The Washington-based Costco got behind Echoes of Fury with an initial order of 660 spread among its 33 stores in Washington and Oregon. Barnes & Noble, which had ordered 300 copies initially, increased the order to 800, and we signed up for a regional end-cap.
Early Indicators
We have marketed heavily to regional bookstores, mailing postcards to most indies west of the Rocky Mountains and north of San Francisco, and posters to Washington and Oregon booksellers, buying full-page ads in several bookseller association newsletters. Including trade giveaways, we have put out about 500 promotion copies.
In mid-March, we saw our first media coverage–a glowing review in the Seattle Post-Intelligencer. Coverage in The Seattle Times and The Portland Oregonian followed soon after. We began to see results from the promotional mailings and intern Ian Shuler’s telemarketing to regional bookstores and follow-up calls to reviewers and book editors.

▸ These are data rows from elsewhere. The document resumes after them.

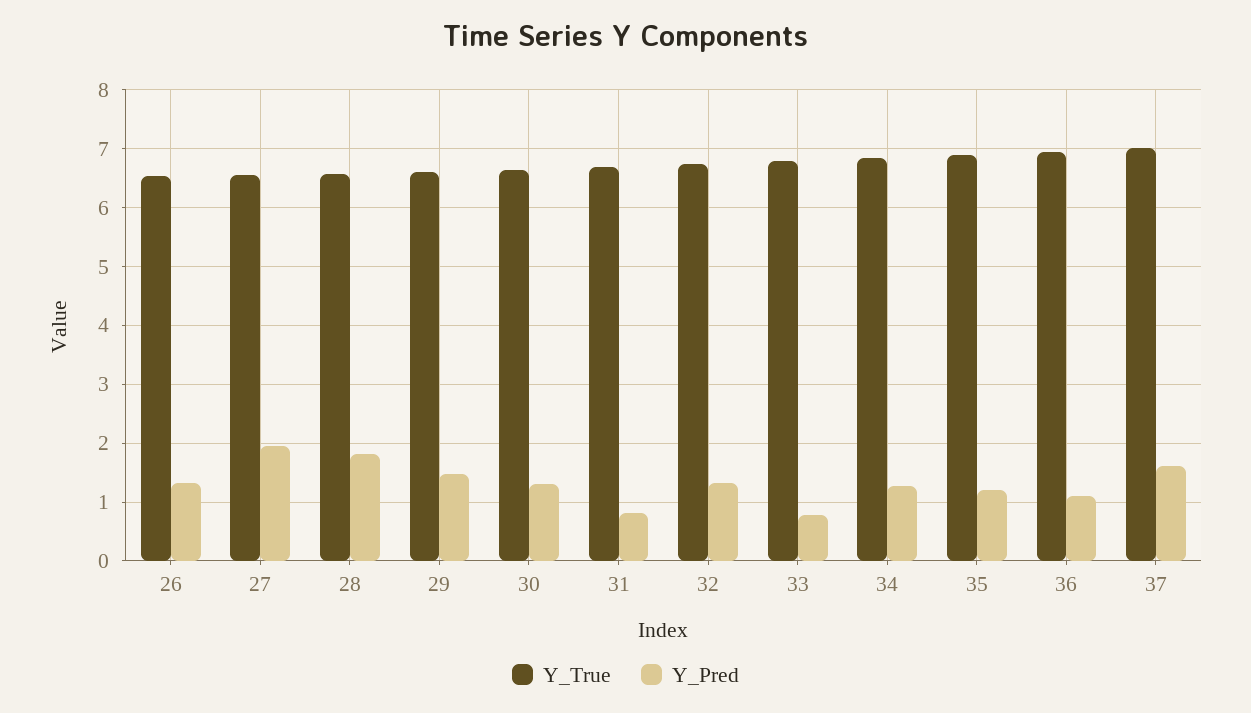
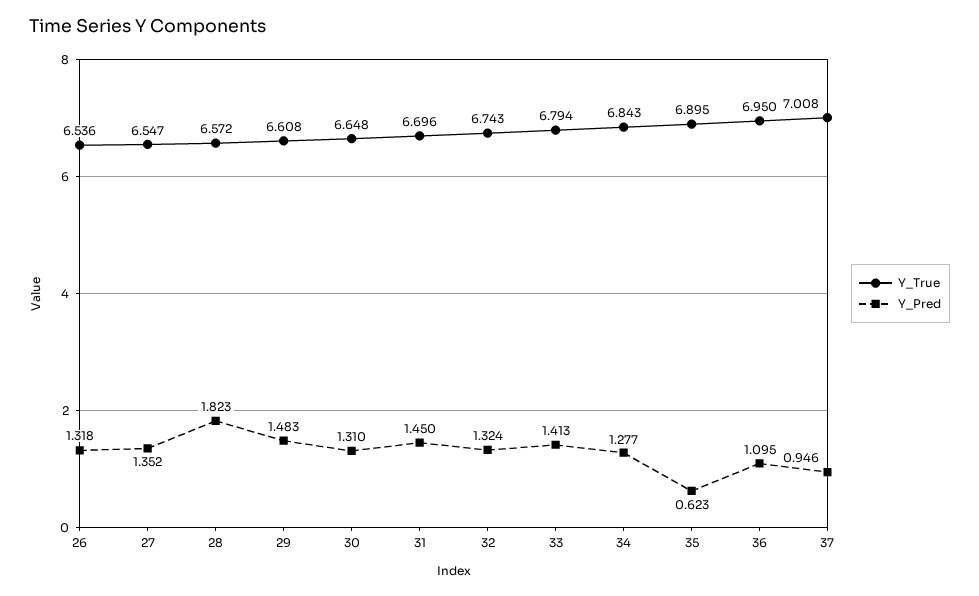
  {
    "Y_True": {
      "26": 6.536,
      "27": 6.547,
      "28": 6.572,
      "29": 6.608,
      "30": 6.648,
      "31": 6.696,
      "32": 6.743,
      "33": 6.794,
      "34": 6.843,
      "35": 6.895,
      "36": 6.95,
      "37": 7.008
    },
    "Y_Pred": {
      "26": 1.318,
-     "27": 2,
+     "27": 1.352,
      "28": 1.823,
      "29": 1.483,
      "30": 1.31,
-     "31": 0.8,
+     "31": 1.45,
      "32": 1.324,
-     "33": 0.8,
+     "33": 1.413,
      "34": 1.277,
-     "35": 1.2,
+     "35": 0.623,
      "36": 1.095,
-     "37": 1.6
+     "37": 0.946
    }
  }

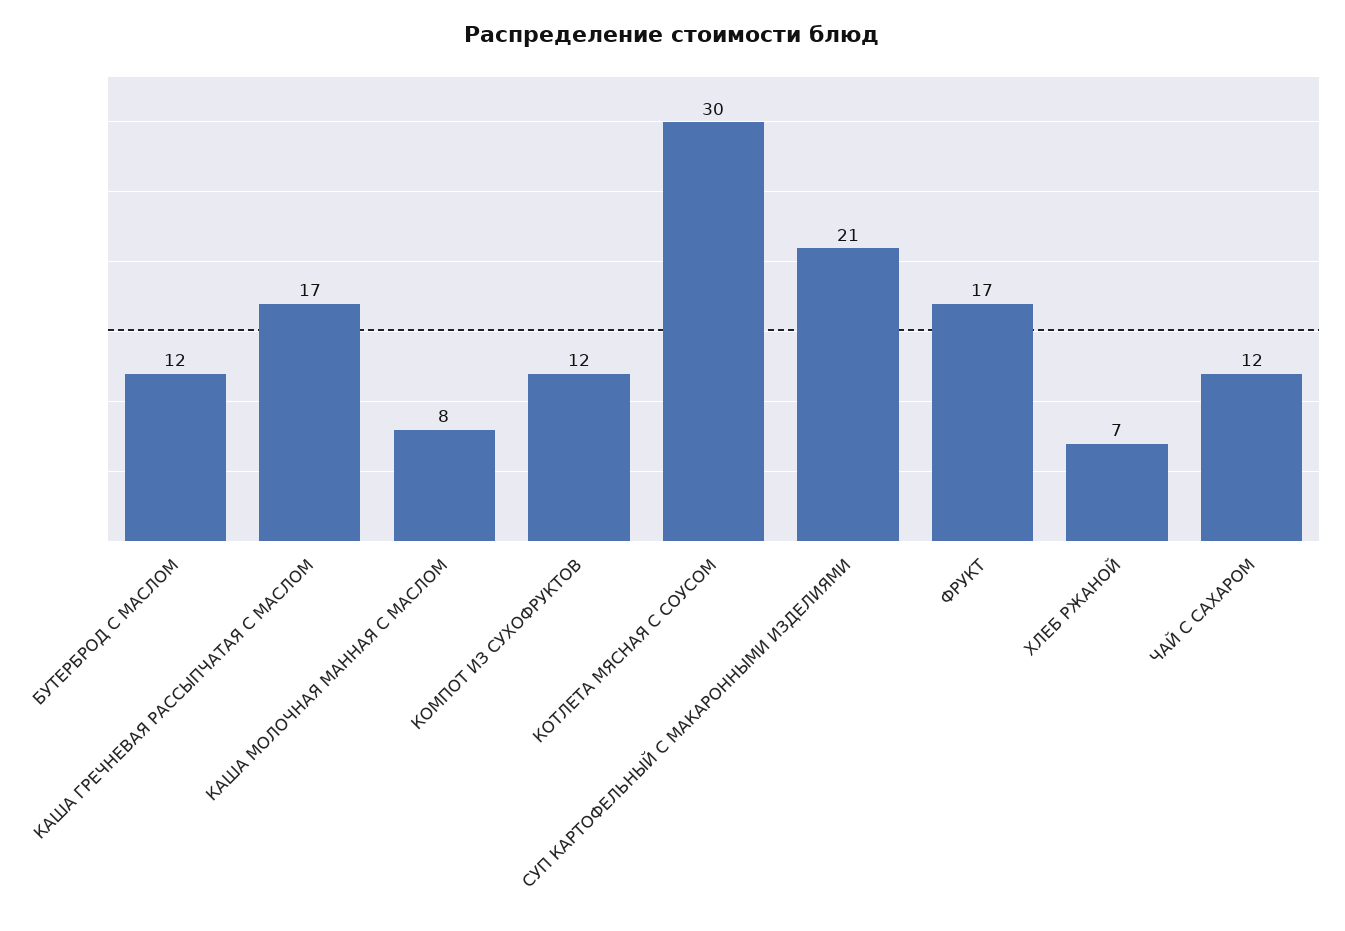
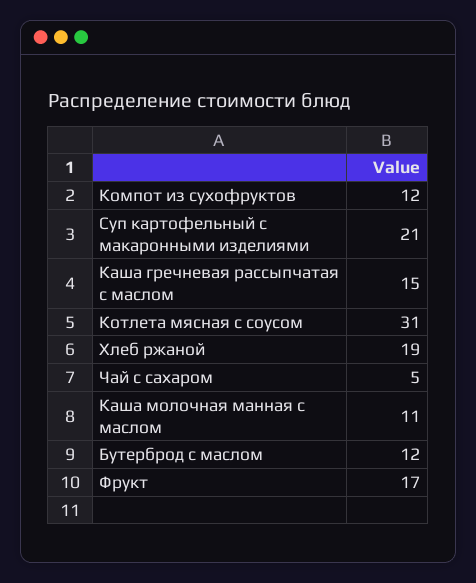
  {
    "БУТЕРБРОД С МАСЛОМ": 12,
-   "КАША ГРЕЧНЕВАЯ РАССЫПЧАТАЯ С МАСЛОМ": 17,
+   "КАША ГРЕЧНЕВАЯ РАССЫПЧАТАЯ С МАСЛОМ": 15,
-   "КАША МОЛОЧНАЯ МАННАЯ С МАСЛОМ": 8,
+   "КАША МОЛОЧНАЯ МАННАЯ С МАСЛОМ": 11,
    "КОМПОТ ИЗ СУХОФРУКТОВ": 12,
-   "КОТЛЕТА МЯСНАЯ С СОУСОМ": 30,
+   "КОТЛЕТА МЯСНАЯ С СОУСОМ": 31,
    "СУП КАРТОФЕЛЬНЫЙ С МАКАРОННЫМИ ИЗДЕЛИЯМИ": 21,
    "ФРУКТ": 17,
-   "ХЛЕБ РЖАНОЙ": 7,
+   "ХЛЕБ РЖАНОЙ": 19,
-   "ЧАЙ С САХАРОМ": 12
+   "ЧАЙ С САХАРОМ": 5
  }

A large regional library mailing was followed by two U.S. public library co-op mailings with PMA. In late March, we heard that Echoes was flying out of several B&N stores in Portland. Information about the all-important sell-through at this point was frustratingly sketchy and anecdotal. Books had not been out long enough to get hard numbers.
As the author prepared to embark on an ambitious regional tour, and early reviews began appearing–every one positive–the experience became one part waiting for a jury verdict, one part sitting in a delivery room, one part squinting at the numbers on a Lotto ticket. Would our strategy succeed?
Would Echoes get national reviews? Would our publicist book a network appearance for Frank Parchman in May? Would Costco reorder in significant quantities? Would B&N broaden its lay-down? Would libraries order? How effective would be the posters, postcards, and co-op mailings? Would we reprint, and if so when? Would we sell the trade paperback rights? Would the movie option turn into a sale?
We printed 8,000 copies. At this writing, a month after fulfillment began, we had shipped 3,200. Our promotion plan was well in motion. The author tour had started. Most of the reviews would appear in the next 30 days. We had arrived at an exhilarating and sometimes bittersweet and frustrating time for new books, each one of them a carefully arranged marriage of art and commerce, each nurtured and fussed over and hoped for, each seeking an elusive, indefinable, but crucial “chemistry” in the marketplace to propel them toward their potential.
It is a time when there is little else we as publishers can do that will make a significant difference, when we recognize with cold objectivity what else we might have done and what we might have done differently, and our optimism jells into reality.